Task brief | What you produce should be every line from the data that includes "robót".

Extracted data entries |
· · · · ·

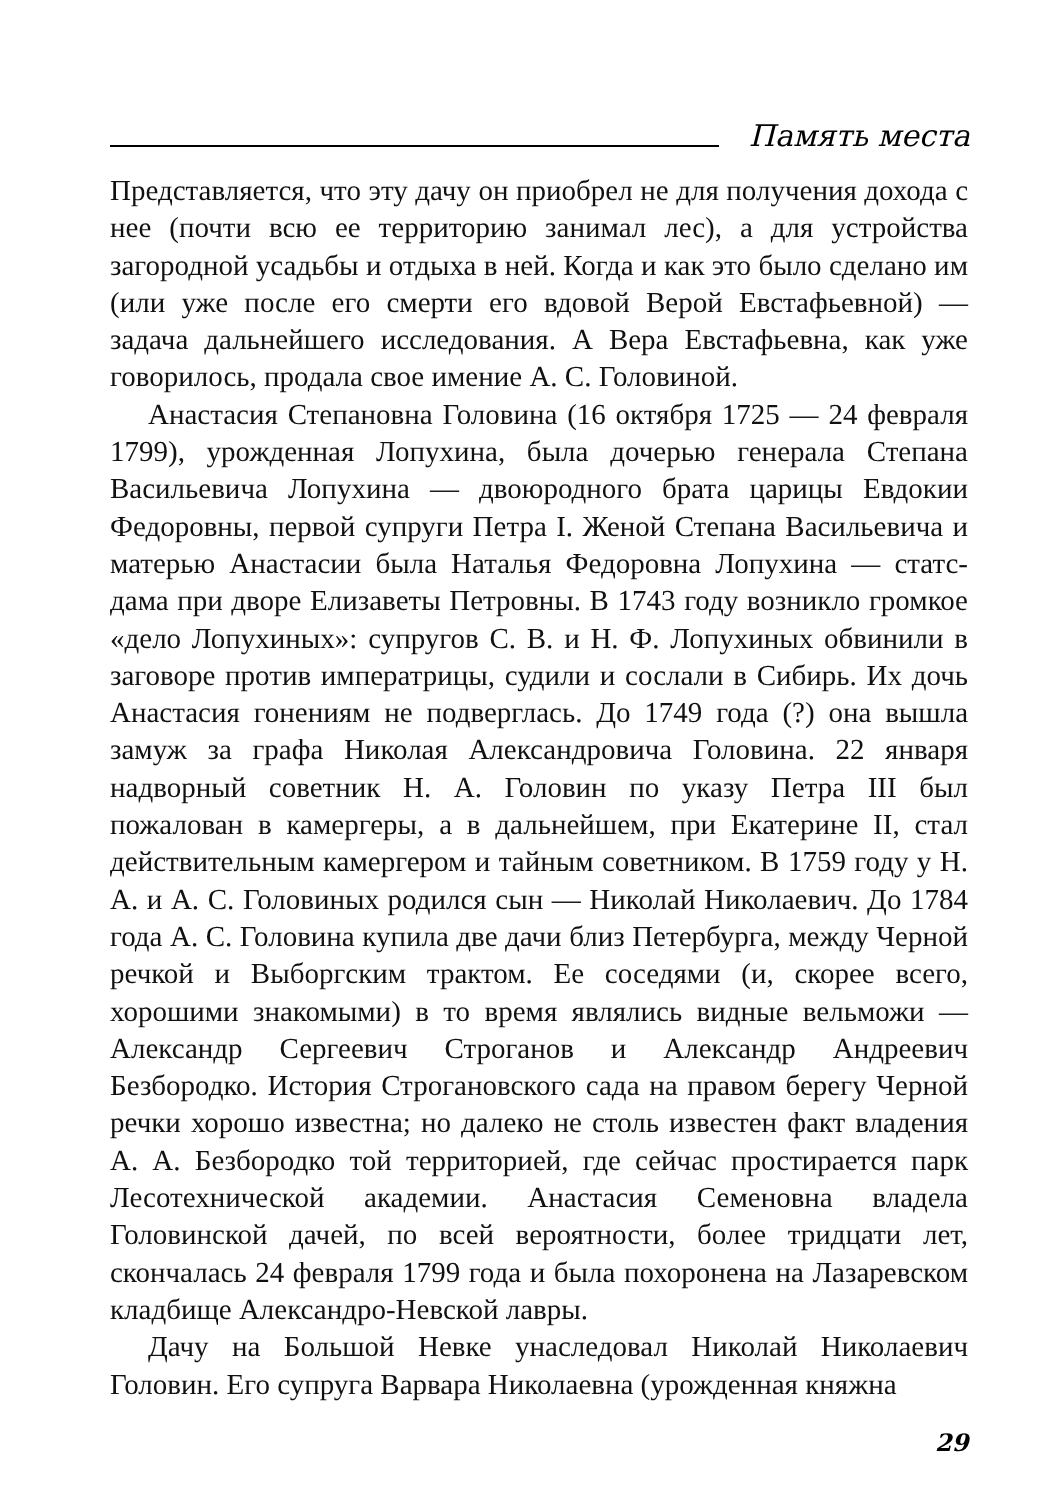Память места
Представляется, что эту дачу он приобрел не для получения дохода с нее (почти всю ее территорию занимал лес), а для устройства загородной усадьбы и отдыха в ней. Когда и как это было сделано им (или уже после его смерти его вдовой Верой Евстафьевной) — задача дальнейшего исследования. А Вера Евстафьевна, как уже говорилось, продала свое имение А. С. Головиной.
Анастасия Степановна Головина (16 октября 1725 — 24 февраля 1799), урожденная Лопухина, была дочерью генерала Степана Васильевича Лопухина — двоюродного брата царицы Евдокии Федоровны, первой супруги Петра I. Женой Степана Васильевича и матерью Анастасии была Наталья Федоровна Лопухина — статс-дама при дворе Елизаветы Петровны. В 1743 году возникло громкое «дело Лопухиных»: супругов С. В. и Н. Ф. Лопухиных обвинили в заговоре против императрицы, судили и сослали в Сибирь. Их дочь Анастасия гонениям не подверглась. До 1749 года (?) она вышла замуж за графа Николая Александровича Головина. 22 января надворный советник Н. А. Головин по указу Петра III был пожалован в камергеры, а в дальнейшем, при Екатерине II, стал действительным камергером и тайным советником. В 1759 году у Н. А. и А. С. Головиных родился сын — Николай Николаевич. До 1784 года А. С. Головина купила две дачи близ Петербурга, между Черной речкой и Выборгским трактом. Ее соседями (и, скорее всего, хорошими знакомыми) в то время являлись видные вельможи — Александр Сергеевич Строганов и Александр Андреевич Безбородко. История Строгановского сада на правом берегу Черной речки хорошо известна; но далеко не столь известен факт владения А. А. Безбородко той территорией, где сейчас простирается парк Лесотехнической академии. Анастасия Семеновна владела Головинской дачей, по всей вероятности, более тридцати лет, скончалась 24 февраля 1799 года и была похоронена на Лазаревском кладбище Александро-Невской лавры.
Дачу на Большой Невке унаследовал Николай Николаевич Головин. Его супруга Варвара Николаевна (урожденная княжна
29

· · · · ·

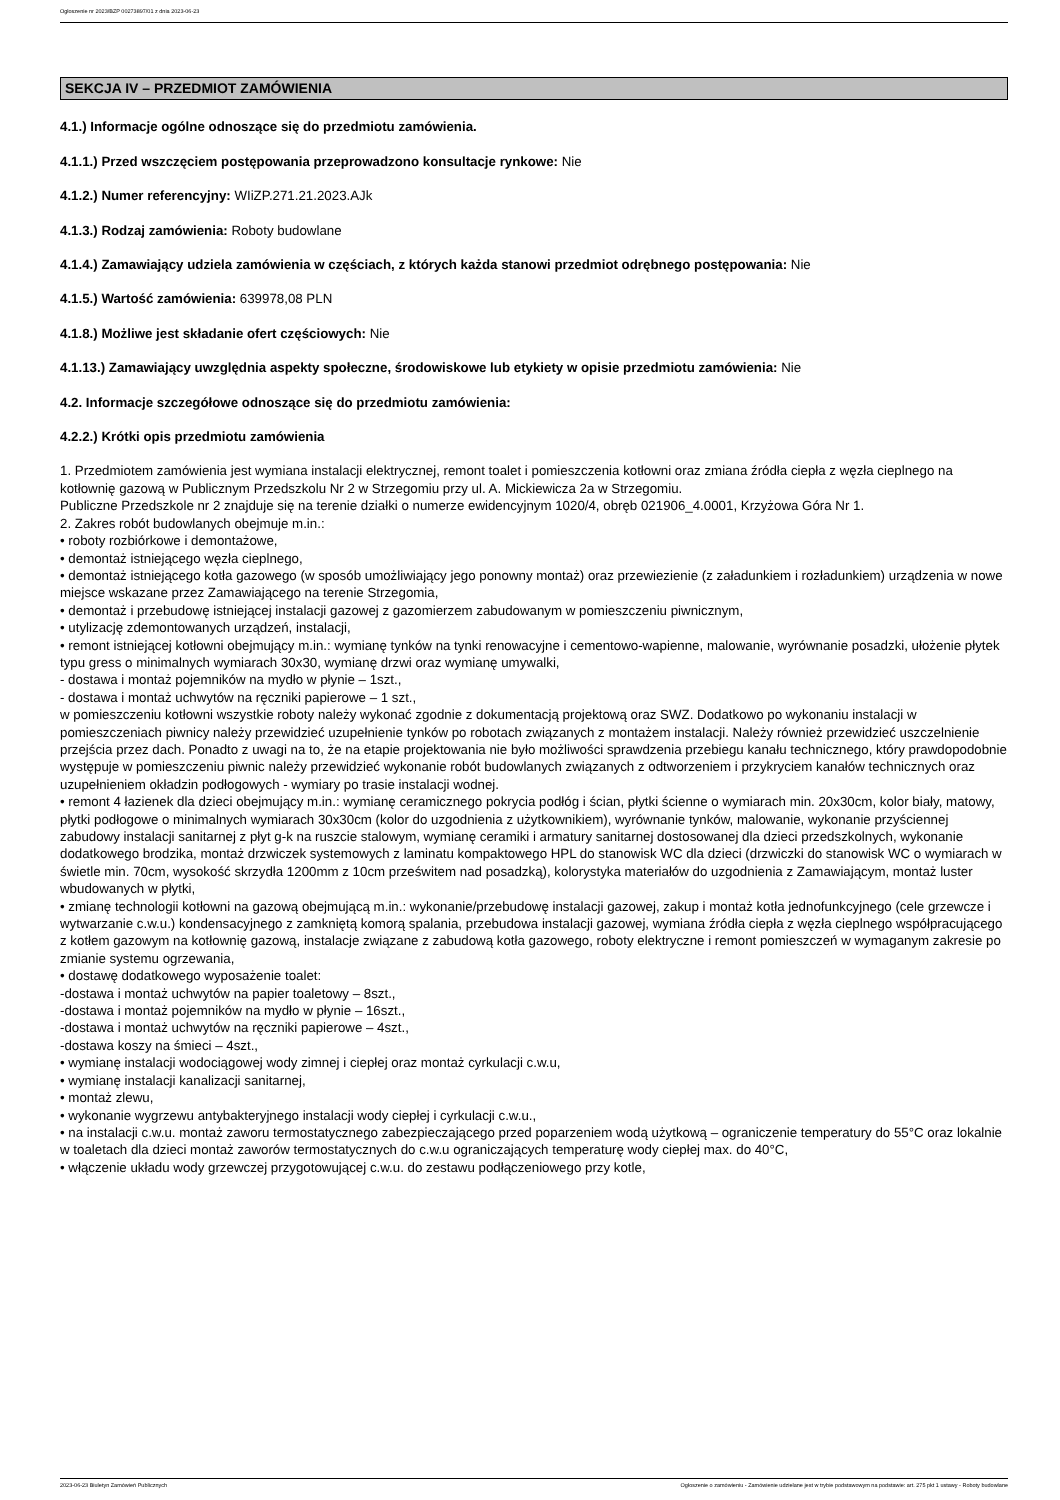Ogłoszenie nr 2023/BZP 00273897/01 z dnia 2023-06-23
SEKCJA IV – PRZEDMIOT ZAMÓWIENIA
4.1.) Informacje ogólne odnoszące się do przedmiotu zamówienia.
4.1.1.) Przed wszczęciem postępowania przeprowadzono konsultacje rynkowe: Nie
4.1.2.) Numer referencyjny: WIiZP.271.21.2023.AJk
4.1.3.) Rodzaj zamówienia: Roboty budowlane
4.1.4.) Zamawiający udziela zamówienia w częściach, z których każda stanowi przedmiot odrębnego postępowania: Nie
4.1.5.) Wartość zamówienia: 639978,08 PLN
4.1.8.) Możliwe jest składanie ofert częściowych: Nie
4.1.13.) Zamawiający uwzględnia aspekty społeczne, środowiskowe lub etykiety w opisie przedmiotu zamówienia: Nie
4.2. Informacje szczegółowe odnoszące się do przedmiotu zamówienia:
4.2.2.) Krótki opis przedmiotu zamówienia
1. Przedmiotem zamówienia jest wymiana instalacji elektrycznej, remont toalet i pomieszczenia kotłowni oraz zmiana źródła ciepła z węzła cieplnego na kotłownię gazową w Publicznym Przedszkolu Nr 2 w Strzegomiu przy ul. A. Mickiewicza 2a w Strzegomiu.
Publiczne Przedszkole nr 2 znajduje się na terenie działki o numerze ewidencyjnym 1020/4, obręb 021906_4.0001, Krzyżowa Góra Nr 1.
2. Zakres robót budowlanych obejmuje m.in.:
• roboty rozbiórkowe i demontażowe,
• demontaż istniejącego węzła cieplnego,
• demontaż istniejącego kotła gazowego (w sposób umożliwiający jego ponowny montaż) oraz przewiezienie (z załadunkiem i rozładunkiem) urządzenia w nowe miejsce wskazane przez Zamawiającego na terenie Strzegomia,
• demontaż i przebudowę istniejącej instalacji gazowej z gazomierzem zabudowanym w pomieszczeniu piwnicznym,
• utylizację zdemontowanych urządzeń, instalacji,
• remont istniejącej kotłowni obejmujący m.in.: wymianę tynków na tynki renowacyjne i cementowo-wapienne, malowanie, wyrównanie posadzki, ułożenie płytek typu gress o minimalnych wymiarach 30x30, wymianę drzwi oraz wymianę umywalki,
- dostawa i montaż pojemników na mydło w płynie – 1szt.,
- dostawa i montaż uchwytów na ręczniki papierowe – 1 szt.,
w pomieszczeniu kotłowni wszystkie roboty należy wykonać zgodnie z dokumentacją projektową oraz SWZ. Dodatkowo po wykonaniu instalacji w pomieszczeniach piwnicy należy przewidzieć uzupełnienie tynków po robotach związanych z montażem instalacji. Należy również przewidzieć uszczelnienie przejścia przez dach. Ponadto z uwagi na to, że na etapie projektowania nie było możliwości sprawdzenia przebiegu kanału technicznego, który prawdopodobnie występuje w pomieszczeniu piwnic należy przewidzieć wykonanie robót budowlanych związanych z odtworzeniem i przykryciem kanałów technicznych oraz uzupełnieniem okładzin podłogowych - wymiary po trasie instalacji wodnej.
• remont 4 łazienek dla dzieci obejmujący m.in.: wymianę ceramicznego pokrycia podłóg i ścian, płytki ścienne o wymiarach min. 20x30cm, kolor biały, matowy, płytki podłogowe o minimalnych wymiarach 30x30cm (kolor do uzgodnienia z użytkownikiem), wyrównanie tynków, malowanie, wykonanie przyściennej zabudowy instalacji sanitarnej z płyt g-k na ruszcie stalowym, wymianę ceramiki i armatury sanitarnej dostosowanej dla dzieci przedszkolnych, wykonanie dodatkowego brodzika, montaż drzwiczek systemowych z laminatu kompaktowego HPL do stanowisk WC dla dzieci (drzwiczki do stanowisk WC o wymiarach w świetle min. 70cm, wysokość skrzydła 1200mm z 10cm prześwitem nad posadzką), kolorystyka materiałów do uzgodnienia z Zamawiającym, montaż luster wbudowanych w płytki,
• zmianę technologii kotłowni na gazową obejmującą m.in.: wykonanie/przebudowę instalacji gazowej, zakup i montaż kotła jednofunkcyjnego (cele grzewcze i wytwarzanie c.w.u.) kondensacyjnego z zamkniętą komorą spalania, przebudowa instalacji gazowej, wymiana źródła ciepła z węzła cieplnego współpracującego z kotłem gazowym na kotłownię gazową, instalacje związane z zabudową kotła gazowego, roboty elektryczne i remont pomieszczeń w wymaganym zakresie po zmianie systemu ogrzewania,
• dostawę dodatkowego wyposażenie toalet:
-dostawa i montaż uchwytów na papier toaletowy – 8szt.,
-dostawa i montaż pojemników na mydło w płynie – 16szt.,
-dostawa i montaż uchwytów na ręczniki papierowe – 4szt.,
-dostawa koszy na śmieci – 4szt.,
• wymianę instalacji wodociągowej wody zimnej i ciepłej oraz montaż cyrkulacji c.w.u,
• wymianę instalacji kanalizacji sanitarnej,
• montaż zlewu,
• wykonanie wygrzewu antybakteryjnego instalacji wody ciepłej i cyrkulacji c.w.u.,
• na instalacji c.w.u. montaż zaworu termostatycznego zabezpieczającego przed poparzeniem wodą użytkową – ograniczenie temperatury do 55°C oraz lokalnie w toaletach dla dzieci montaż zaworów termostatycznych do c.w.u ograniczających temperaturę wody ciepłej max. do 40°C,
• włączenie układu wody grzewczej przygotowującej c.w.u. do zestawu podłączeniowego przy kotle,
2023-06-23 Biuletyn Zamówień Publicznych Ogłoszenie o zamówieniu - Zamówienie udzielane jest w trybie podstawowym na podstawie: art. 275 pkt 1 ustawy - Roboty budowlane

· · · · ·

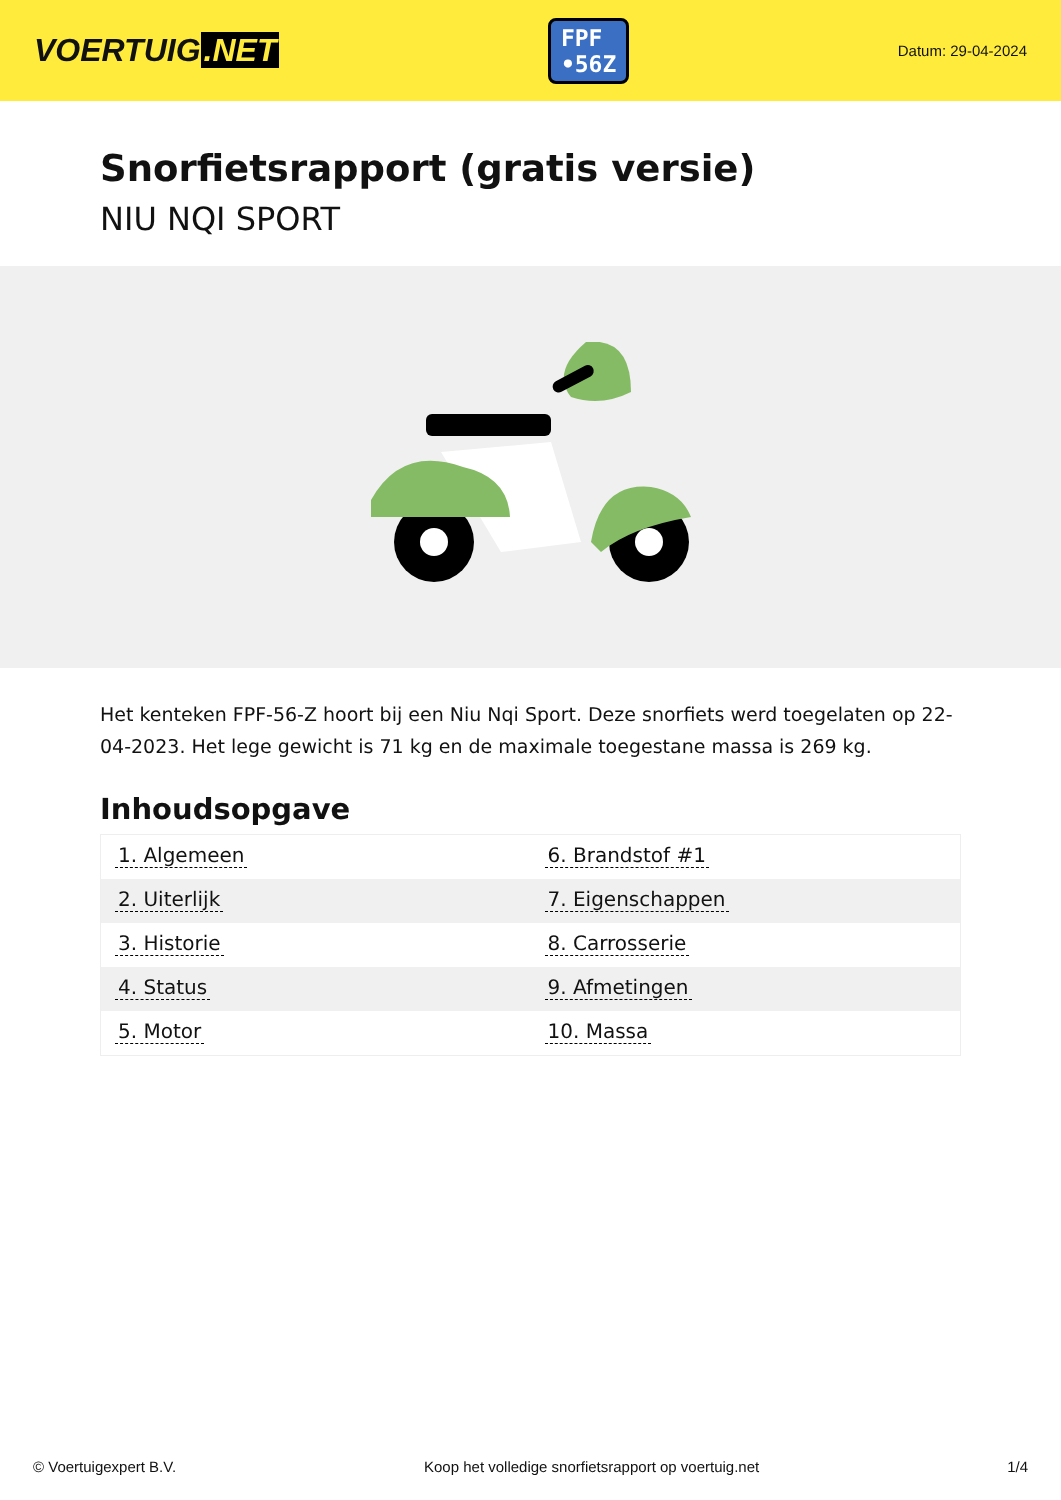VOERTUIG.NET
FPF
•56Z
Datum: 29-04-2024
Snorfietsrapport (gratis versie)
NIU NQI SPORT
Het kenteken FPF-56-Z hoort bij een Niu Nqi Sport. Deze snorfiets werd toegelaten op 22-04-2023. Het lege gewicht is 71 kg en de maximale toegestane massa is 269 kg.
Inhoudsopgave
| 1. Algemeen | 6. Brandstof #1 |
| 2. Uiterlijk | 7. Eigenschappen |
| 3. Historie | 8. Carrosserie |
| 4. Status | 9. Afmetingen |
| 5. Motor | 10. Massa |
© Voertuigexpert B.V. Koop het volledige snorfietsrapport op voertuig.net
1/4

· · · · ·

Response |
2. Zakres robót budowlanych obejmuje m.in.:
w pomieszczeniu kotłowni wszystkie roboty należy wykonać zgodnie z dokumentacją projektową oraz SWZ. Dodatkowo po wykonaniu instalacji w pomieszczeniach piwnicy należy przewidzieć uzupełnienie tynków po robotach związanych z montażem instalacji. Należy również przewidzieć uszczelnienie przejścia przez dach. Ponadto z uwagi na to, że na etapie projektowania nie było możliwości sprawdzenia przebiegu kanału technicznego, który prawdopodobnie występuje w pomieszczeniu piwnic należy przewidzieć wykonanie robót budowlanych związanych z odtworzeniem i przykryciem kanałów technicznych oraz uzupełnieniem okładzin podłogowych - wymiary po trasie instalacji wodnej.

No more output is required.